Following the success of his first propellers, Chauvière opened factories in France, Germany and Russia. Many of the pioneer aircraft constructors used his propellers, not simply because of their quality but also because they were available off the shelf from a large stock. Several hundred were made during 1910.

In 1913 he produced an experimental variable-pitch propeller, which was fitted to the Clement-Bayard VI airship.

Over 100,000 Chauvière propellers were built for Allied aircraft during the First World War, around 25% of total production.

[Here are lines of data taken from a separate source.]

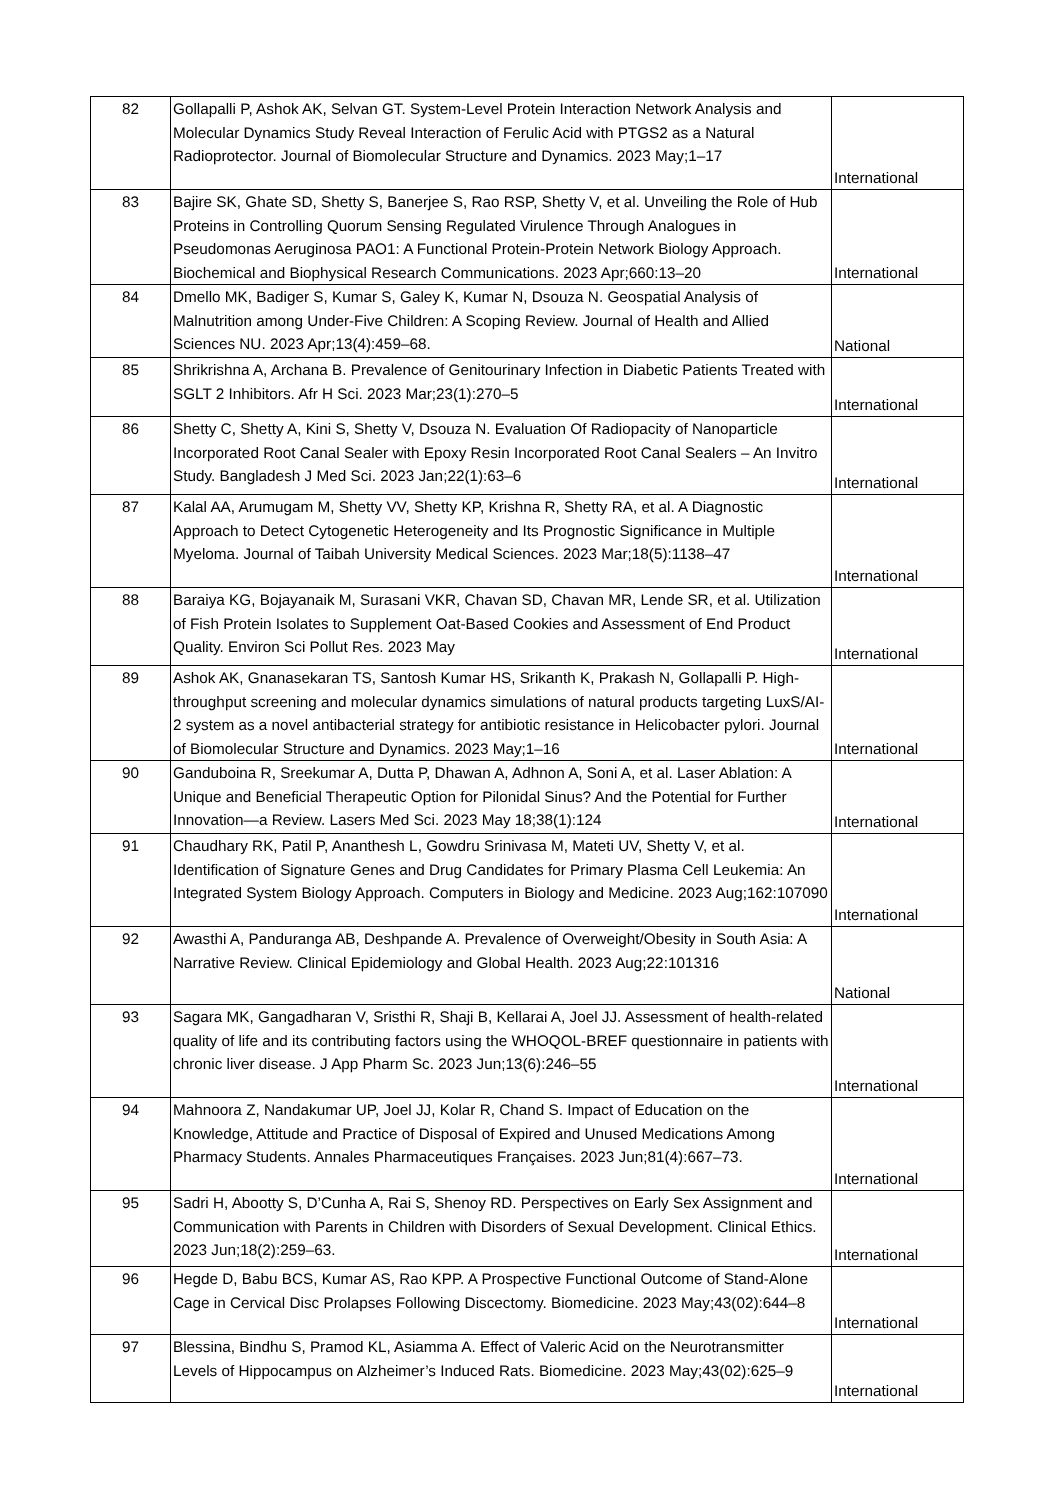| 82 | Gollapalli P, Ashok AK, Selvan GT. System-Level Protein Interaction Network Analysis and Molecular Dynamics Study Reveal Interaction of Ferulic Acid with PTGS2 as a Natural Radioprotector. Journal of Biomolecular Structure and Dynamics. 2023 May;1–17 | International |
| 83 | Bajire SK, Ghate SD, Shetty S, Banerjee S, Rao RSP, Shetty V, et al. Unveiling the Role of Hub Proteins in Controlling Quorum Sensing Regulated Virulence Through Analogues in Pseudomonas Aeruginosa PAO1: A Functional Protein-Protein Network Biology Approach. Biochemical and Biophysical Research Communications. 2023 Apr;660:13–20 | International |
| 84 | Dmello MK, Badiger S, Kumar S, Galey K, Kumar N, Dsouza N. Geospatial Analysis of Malnutrition among Under-Five Children: A Scoping Review. Journal of Health and Allied Sciences NU. 2023 Apr;13(4):459–68. | National |
| 85 | Shrikrishna A, Archana B. Prevalence of Genitourinary Infection in Diabetic Patients Treated with SGLT 2 Inhibitors. Afr H Sci. 2023 Mar;23(1):270–5 | International |
| 86 | Shetty C, Shetty A, Kini S, Shetty V, Dsouza N. Evaluation Of Radiopacity of Nanoparticle Incorporated Root Canal Sealer with Epoxy Resin Incorporated Root Canal Sealers – An Invitro Study. Bangladesh J Med Sci. 2023 Jan;22(1):63–6 | International |
| 87 | Kalal AA, Arumugam M, Shetty VV, Shetty KP, Krishna R, Shetty RA, et al. A Diagnostic Approach to Detect Cytogenetic Heterogeneity and Its Prognostic Significance in Multiple Myeloma. Journal of Taibah University Medical Sciences. 2023 Mar;18(5):1138–47 | International |
| 88 | Baraiya KG, Bojayanaik M, Surasani VKR, Chavan SD, Chavan MR, Lende SR, et al. Utilization of Fish Protein Isolates to Supplement Oat-Based Cookies and Assessment of End Product Quality. Environ Sci Pollut Res. 2023 May | International |
| 89 | Ashok AK, Gnanasekaran TS, Santosh Kumar HS, Srikanth K, Prakash N, Gollapalli P. High-throughput screening and molecular dynamics simulations of natural products targeting LuxS/AI-2 system as a novel antibacterial strategy for antibiotic resistance in Helicobacter pylori. Journal of Biomolecular Structure and Dynamics. 2023 May;1–16 | International |
| 90 | Ganduboina R, Sreekumar A, Dutta P, Dhawan A, Adhnon A, Soni A, et al. Laser Ablation: A Unique and Beneficial Therapeutic Option for Pilonidal Sinus? And the Potential for Further Innovation—a Review. Lasers Med Sci. 2023 May 18;38(1):124 | International |
| 91 | Chaudhary RK, Patil P, Ananthesh L, Gowdru Srinivasa M, Mateti UV, Shetty V, et al. Identification of Signature Genes and Drug Candidates for Primary Plasma Cell Leukemia: An Integrated System Biology Approach. Computers in Biology and Medicine. 2023 Aug;162:107090 | International |
| 92 | Awasthi A, Panduranga AB, Deshpande A. Prevalence of Overweight/Obesity in South Asia: A Narrative Review. Clinical Epidemiology and Global Health. 2023 Aug;22:101316 | National |
| 93 | Sagara MK, Gangadharan V, Sristhi R, Shaji B, Kellarai A, Joel JJ. Assessment of health-related quality of life and its contributing factors using the WHOQOL-BREF questionnaire in patients with chronic liver disease. J App Pharm Sc. 2023 Jun;13(6):246–55 | International |
| 94 | Mahnoora Z, Nandakumar UP, Joel JJ, Kolar R, Chand S. Impact of Education on the Knowledge, Attitude and Practice of Disposal of Expired and Unused Medications Among Pharmacy Students. Annales Pharmaceutiques Françaises. 2023 Jun;81(4):667–73. | International |
| 95 | Sadri H, Abootty S, D’Cunha A, Rai S, Shenoy RD. Perspectives on Early Sex Assignment and Communication with Parents in Children with Disorders of Sexual Development. Clinical Ethics. 2023 Jun;18(2):259–63. | International |
| 96 | Hegde D, Babu BCS, Kumar AS, Rao KPP. A Prospective Functional Outcome of Stand-Alone Cage in Cervical Disc Prolapses Following Discectomy. Biomedicine. 2023 May;43(02):644–8 | International |
| 97 | Blessina, Bindhu S, Pramod KL, Asiamma A. Effect of Valeric Acid on the Neurotransmitter Levels of Hippocampus on Alzheimer’s Induced Rats. Biomedicine. 2023 May;43(02):625–9 | International |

After the war Chauvière carried out pioneering work in the construction of metal propellers, particularly the use of forged duralumin, and also worked on the development of variable-pitch propellers. A Chauvière metal propeller was fitted to the Blériot 110 monoplane flown by Lucien Bossoutrot and Maurice Rossi to break the world endurance record in March 1931.

==The Integrale==
The success of Chauvière's propellers was due to both aerodynamic sophistication and careful construction.
Previous wooden propellers had been carved from a single piece of timber. The Integrale introduced a new technique, constructing the propeller from a number of laminated planks. This had several advantages:
- The density of a length of wood can vary considerably along its length, the part coming from the lower part of the trunk tending to be denser. It is of great importance to balance a propeller about its axis of rotation: even a slight imbalance will result in potentially catastrophic vibration. Careful selection of the lengths of wood used eliminated this problem.
- Since the pieces of wood were thinner, less allowance had to be made for concealed flaws within the wood. This enabled the propellers to be up to 25% lighter.
- The layers of wood were assembled in a fanned arrangement. This partially established the form of the propeller, reducing the amount of carving necessary and also reducing the amount of waste.